AB Komisyonu ticaret yetkililerinden Thierry Breton, kıtanın elektrik ihtiyacının, 30 yıl içerisinde iki katına çıkacağına dikkat çekti. Breton, atmosfere yüksek miktarda karbon salan kömürden elektrik üretimini en aza indirmek gerektiğini vurguladı. Karbon salmayan elektrik üretiminin nükleer güç santralleri (NGS) ve yenilenebilir enerjiden geçtiğini belirten Breton, bu alanda dönüşümü sağlayarak, mevcut kapasiteyi artırmak istediklerini söyledi. Nitekim AB Komisyonu, yakın zamanda hazırlayıp üye ülkelere sunduğu taslakta, nükleer enerjinin, kıtanın enerji ihtiyacında kritik bir rol oynadığını belirtti ve ilgili yatırımları teşvik etmek amacıyla yeşil yatırım sınıfına aldığını duyurdu.
ELEKTRİĞİN YÜZDE 26’SI NÜKLEERDEN
Öte yandan Breton, AB'de üretilen elektriğin yüzde 26’sının nükleer enerjiden geldiğini ve bu oranı artırmak için gerekli teşvikleri sağlayacaklarını vurguladı. Breton, bu alanda yeni ve büyük ölçekli bir dönüşümün sağlanması için 2030’a kadar 50 milyar avroluk bir bütçe gerektiğini kaydetti. Bu miktarın 2050’ye kadar 500 milyar avroya ulaşacağını söyleyen Breton, AB’de nükleer enerjiye her yıl 20 milyar avroluk bir yatırımın sağlanması gerektiğini belirtti.

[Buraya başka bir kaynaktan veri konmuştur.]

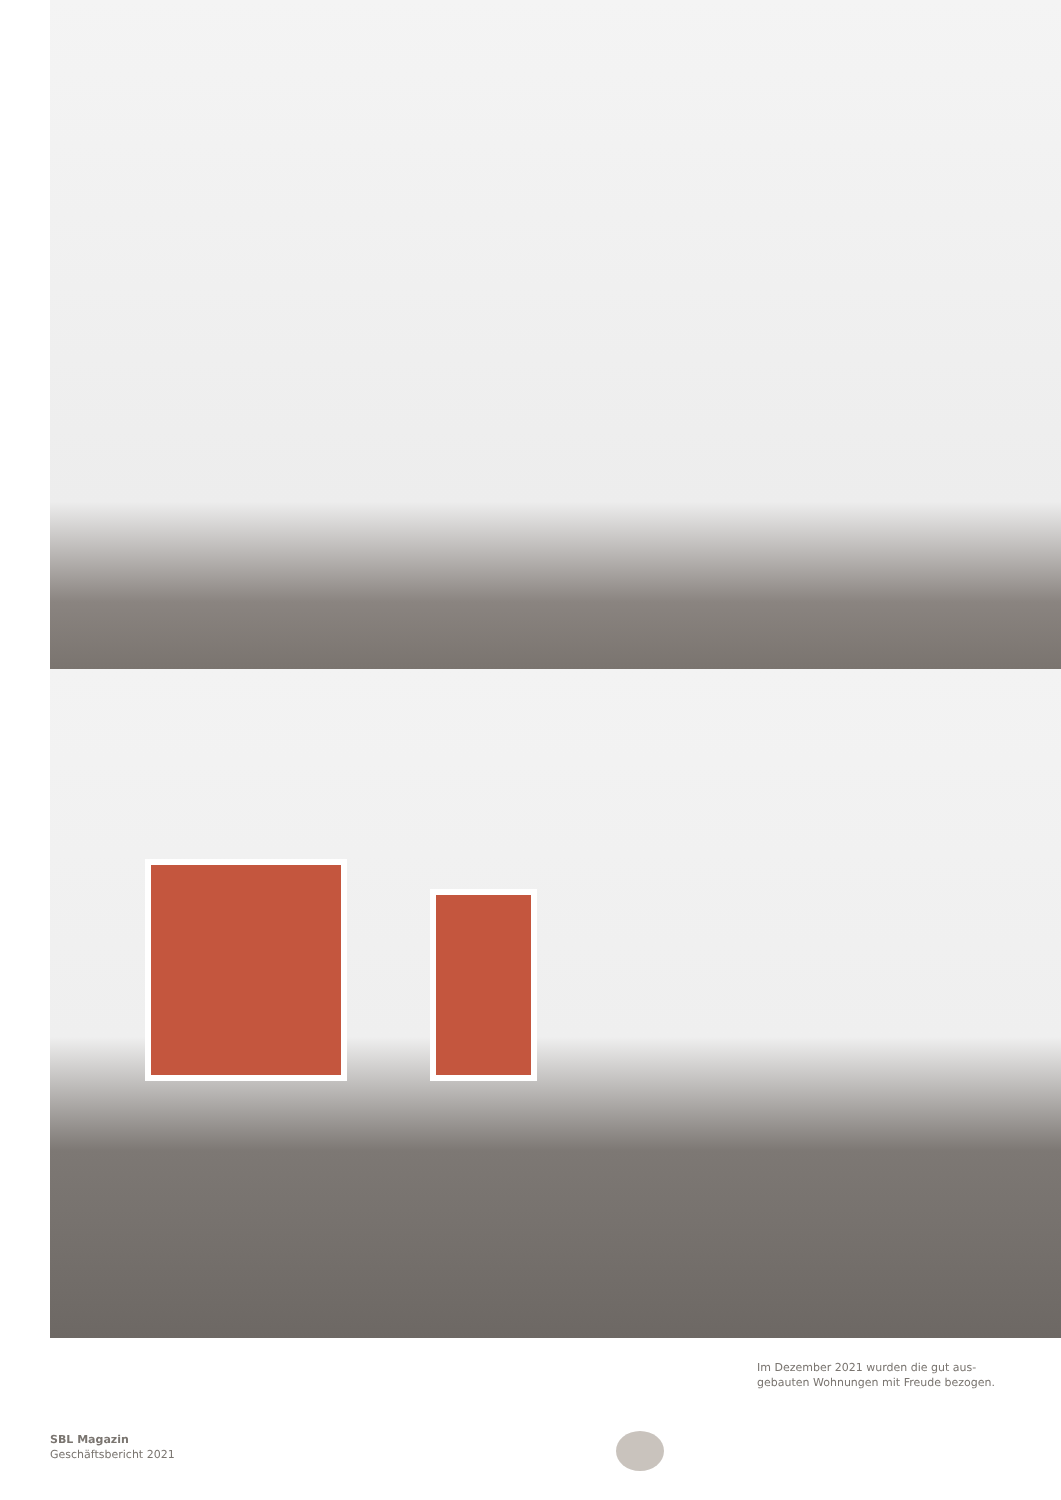Im Dezember 2021 wurden die gut aus-
gebauten Wohnungen mit Freude bezogen.
SBL Magazin
Geschäftsbericht 2021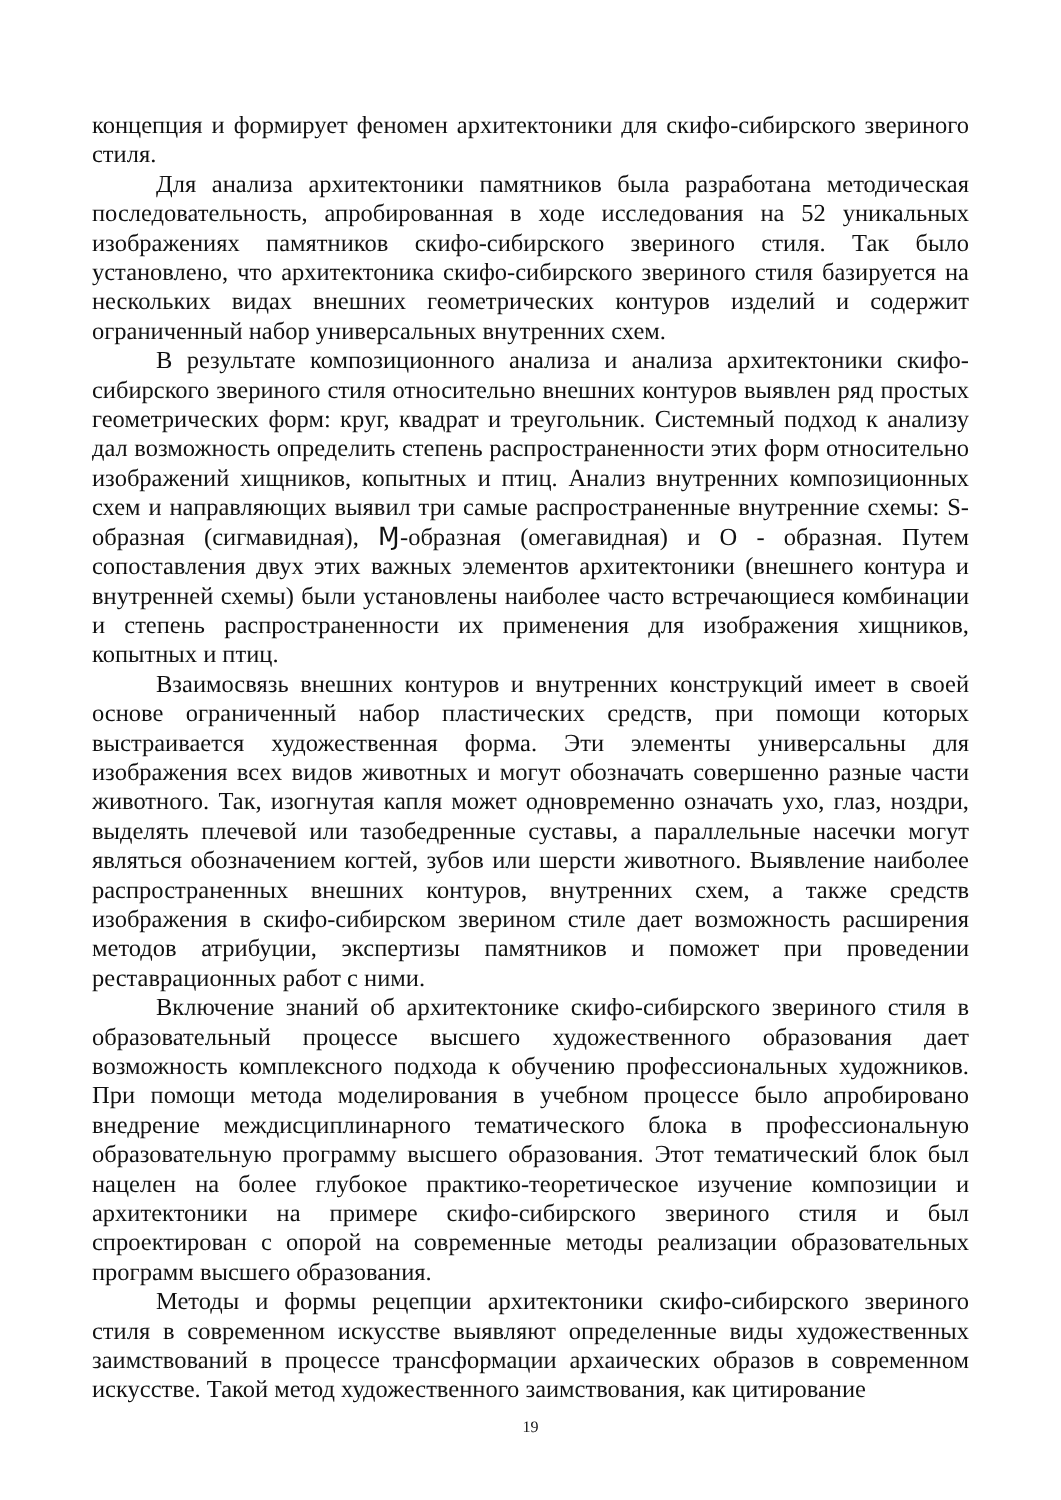концепция и формирует феномен архитектоники для скифо-сибирского звериного стиля.
Для анализа архитектоники памятников была разработана методическая последовательность, апробированная в ходе исследования на 52 уникальных изображениях памятников скифо-сибирского звериного стиля. Так было установлено, что архитектоника скифо-сибирского звериного стиля базируется на нескольких видах внешних геометрических контуров изделий и содержит ограниченный набор универсальных внутренних схем.
В результате композиционного анализа и анализа архитектоники скифо-сибирского звериного стиля относительно внешних контуров выявлен ряд простых геометрических форм: круг, квадрат и треугольник. Системный подход к анализу дал возможность определить степень распространенности этих форм относительно изображений хищников, копытных и птиц. Анализ внутренних композиционных схем и направляющих выявил три самые распространенные внутренние схемы: S-образная (сигмавидная), Ɱ-образная (омегавидная) и О - образная. Путем сопоставления двух этих важных элементов архитектоники (внешнего контура и внутренней схемы) были установлены наиболее часто встречающиеся комбинации и степень распространенности их применения для изображения хищников, копытных и птиц.
Взаимосвязь внешних контуров и внутренних конструкций имеет в своей основе ограниченный набор пластических средств, при помощи которых выстраивается художественная форма. Эти элементы универсальны для изображения всех видов животных и могут обозначать совершенно разные части животного. Так, изогнутая капля может одновременно означать ухо, глаз, ноздри, выделять плечевой или тазобедренные суставы, а параллельные насечки могут являться обозначением когтей, зубов или шерсти животного. Выявление наиболее распространенных внешних контуров, внутренних схем, а также средств изображения в скифо-сибирском зверином стиле дает возможность расширения методов атрибуции, экспертизы памятников и поможет при проведении реставрационных работ с ними.
Включение знаний об архитектонике скифо-сибирского звериного стиля в образовательный процессе высшего художественного образования дает возможность комплексного подхода к обучению профессиональных художников. При помощи метода моделирования в учебном процессе было апробировано внедрение междисциплинарного тематического блока в профессиональную образовательную программу высшего образования. Этот тематический блок был нацелен на более глубокое практико-теоретическое изучение композиции и архитектоники на примере скифо-сибирского звериного стиля и был спроектирован с опорой на современные методы реализации образовательных программ высшего образования.
Методы и формы рецепции архитектоники скифо-сибирского звериного стиля в современном искусстве выявляют определенные виды художественных заимствований в процессе трансформации архаических образов в современном искусстве. Такой метод художественного заимствования, как цитирование
19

2050’YE KADAR YÜZDE 15’E DÜŞEBİLİR
AB ülkelerindeki eski teknolojili güç santrallerinin ilerleyen süreçte kapatılacağını hatırlatan Breton, nükleer enerji kaynaklı elektrik üretimindeki yüzde 26 oranının, 2050’ye kadar yüzde 15’e düşebileceğini belirtti. Söz konusu yatırımların bu yüzden öncelikli bir ihtiyaç olduğuna işaret eden Breton, gelecek nesillerin ihtiyacı olan enerjiye ulaşmaları açısından bu alana çekilecek yatırımların hayati olduğunu vurguladı.
13 ÜLKEDE 106 AKTİF NGS
AB Komisyonunun bu konudaki yönelimi genel olarak destek görse de bazı ülkeler tarafından olumsuz olarak değerlendiriyor. Hâlihazırda 13 ülkede bulunan 106 NGS, AB’de nükleer enerjiye karşı tutum alan ülkelere elektrik tedarik ediyor. Avrupa’da nükleere dayalı elektrik üretiminde başı Fransa çekiyor. Bu konuda Fransa’ya ve AB’ye eleştiriler yönelten Almanya hükûmeti, kendi içinde bir ayrışma yaşarken, Almanya’yla birlikte nükleer karşıtı tutumuyla bilinen Danimarka’nın da yönelim değiştirebileceği belirtiliyor. Ayrıca uzmanlar, yasa taslağında radyoaktif atık yönetimi ve bertarafı için uygun önlemlerin alınmasına yönelik koşulların yer aldığına dikkat çekiyor. Ocak ayı içinde oylamaya sunulması beklenen tasarının yürürlüğe girmesi hâlinde, yeni nükleer santrallerin inşası 2045'ten önce verilen izinlere tabi tutulacak. Mevcut santrallerin işleyişini genişletmeye yönelik çalışmalar için de 2040’a kadar ruhsatlandırma gerekecek.